AN Australian hospital’s decision to abandon the practice of routinely isolating patients with vancomycin-resistant enterococci has divided experts.
Dr Allen Cheng, of the Alfred Hospital in Melbourne, said the hospital recently changed to a “risk-based policy” for patients with vancomycin-resistant enterococci (VRE) so that even in high-risk settings such as haematology–oncology units, patients with VRE were not automatically isolated.
Instead, only VRE-infected patients with diarrhoea or large, uncontained wounds were isolated, and patients with VRE did not share a room with highly vulnerable patients, he said.
Dr Cheng coauthored a Perspectives article in this week’s MJA, in which the hospital’s infectious diseases experts explained the rationale for the changes. (1)
Noting that colonisation with VRE was now endemic in many hospitals, the authors highlighted the negative impacts of isolation on the care of VRE-infected patients, including higher rates of medication errors and delayed access to radiological investigations.
“While these impacts may be justified and mitigated where there are few colonised patients or in an acute outbreak setting, they are less justified in an ongoing endemic setting”, the authors wrote. This was particularly true for VRE, where “subsequent clinically significant bloodstream infection is uncommon among colonised patients”.

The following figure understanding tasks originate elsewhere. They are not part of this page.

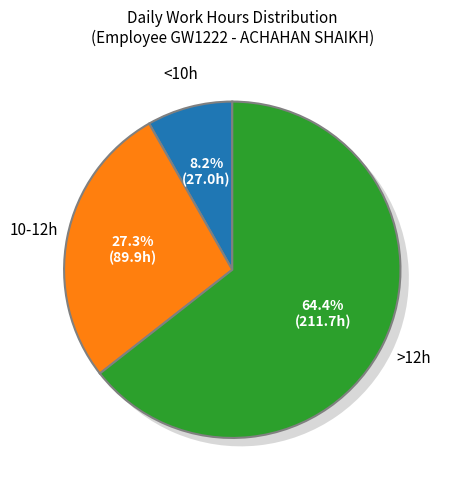

True or false: 20 accounts for 3% of the total.

True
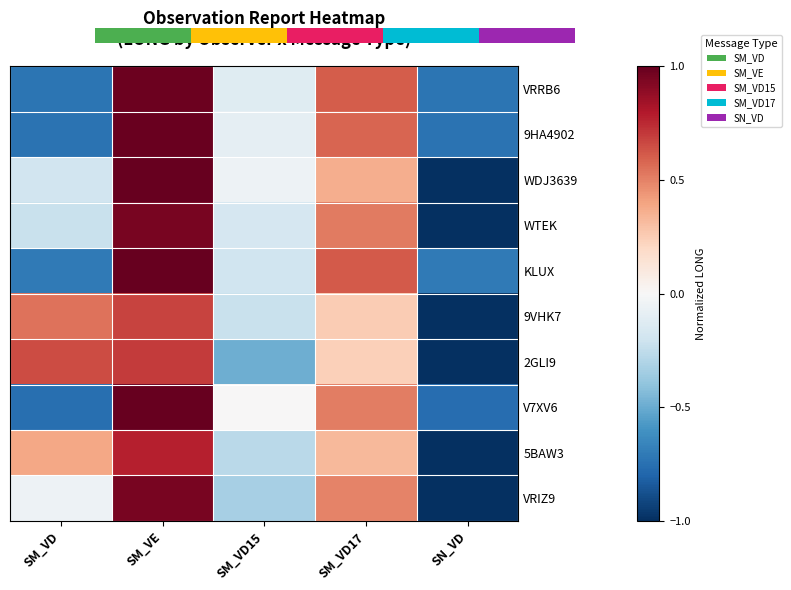

The value of 9HA4902 at SM_VE is 1.0. True or false?

True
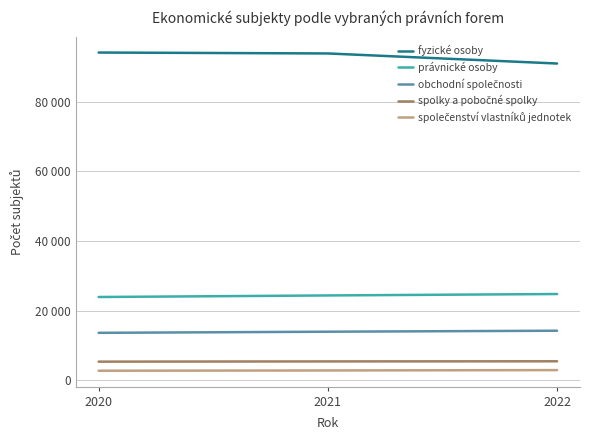

Which series has the largest total across all categories?

fyzické osoby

They wrote that recent studies challenged the assumption that VRE was spread mostly via the hands of health care workers or in the hospital environment. Instead “a substantial proportion of new VRE may have emerged through de-novo generation due to antibiotic selection pressure”.
The authors argued that interventions universally applied were more effective at infection control than targeting people with specific pathogens through contact precautions. For instance, the use of chlorhexidine-impregnated washcloths among intensive care patients had been shown to reduce new VRE colonisation as well as reducing methicillin-resistant Staphylococcus aureus colonisation and central line-associated bloodstream infections, they said, suggesting it could be rolled out to other units.
Other universal interventions they suggested included room cleaning and disinfection, provision of sufficient toilets and bathrooms, and antimicrobial stewardship programs.
However, Professor Lindsay Grayson, the director of Austin Health infectious diseases, said there was insufficient evidence to abandon contact precautions. He warned that even in the absence of diarrhoea or large wounds, VRE could still be found on the doorknobs, bedrails and toilet seats of rooms accommodating patients with VRE.
“We need both universal interventions and contact precautions”, he told MJA InSight. “In high-risk units such as haematology–oncology, ICUs [intensive care units] and liver and renal transplantation, it is particularly important that anyone colonised is not sharing a toilet with people not affected by the same strain, as we know that isolation works, and that the risk of bacteraemia is much higher in colonised patients.”
Although there was enthusiasm for chlorhexidine-impregnated washcloths, Professor Grayson said the cost-effectiveness of this intervention had only been studied in ICUs. The washcloths may also be ineffective against chlorhexidine-resistant bacteria, and a number of current outbreak strains of VRE had been shown to contain chlorhexidine-resistant genes, Professor Grayson said.
The most effective universal intervention was bleach-based cleaning, which was recently shown to markedly reduce new VRE colonisations in high-risk patients and VRE bacteraemia at the Austin hospital, he said. (2)
Dr Patrick Harris, an infectious diseases physician and microbiologist at the University of Queensland, agreed with the Perspectives authors that detailed genomic studies had recently thrown up some “unexpected results” that challenged preconceived ideas of how VRE was acquired and spread.
“I suspect that a key driver is excessive antibiotic exposure, forcing the enterococci to acquire resistance genes from other gut bacteria to survive”, he told MJA InSight.
However, he said it was probably too early to abandon widespread use of contact precautions.
“We will probably have to be more nuanced about it”, Dr Harris said. “However, nuance often fails to work all that well in infection control as systems often need firm ‘rules’ to run efficiently, otherwise confusion can reign.”
In a separate article in the MJA this week, doctors said lapses in infection control practices or environmental contamination might have contributed to the recent transmission of carbapenem-resistant Klebsiella pneumoniae at an Australian hospital. (3)
The authors reported the first locally acquired community-onset blaNDM-1 K. pneumoniae infection.
The case included a 68-year-old Australian-born woman who had never travelled overseas and who presented with septic shock and leg erythema surrounding an ulcer. A second patient, admitted to hospital for thigh cellulitis and septic shock, contracted the infection after being in the same four-bed high dependency unit.
1. MJA 2015; 202: 234-235
2. J Hospital Infection 2012; 82: 234-242
3. MJA 2015; 202: 270-271
(Photo: OJO_Images / iStock)
It is a relief that the negative effects of isolation on individual patient care are being acknowledged. My understanding of the US literature is that not only is access to radiological investigations delayed, but so is access to some treatments, such as angioplasties, and that clinician contact time with isolated patients is reduced by up to 50%.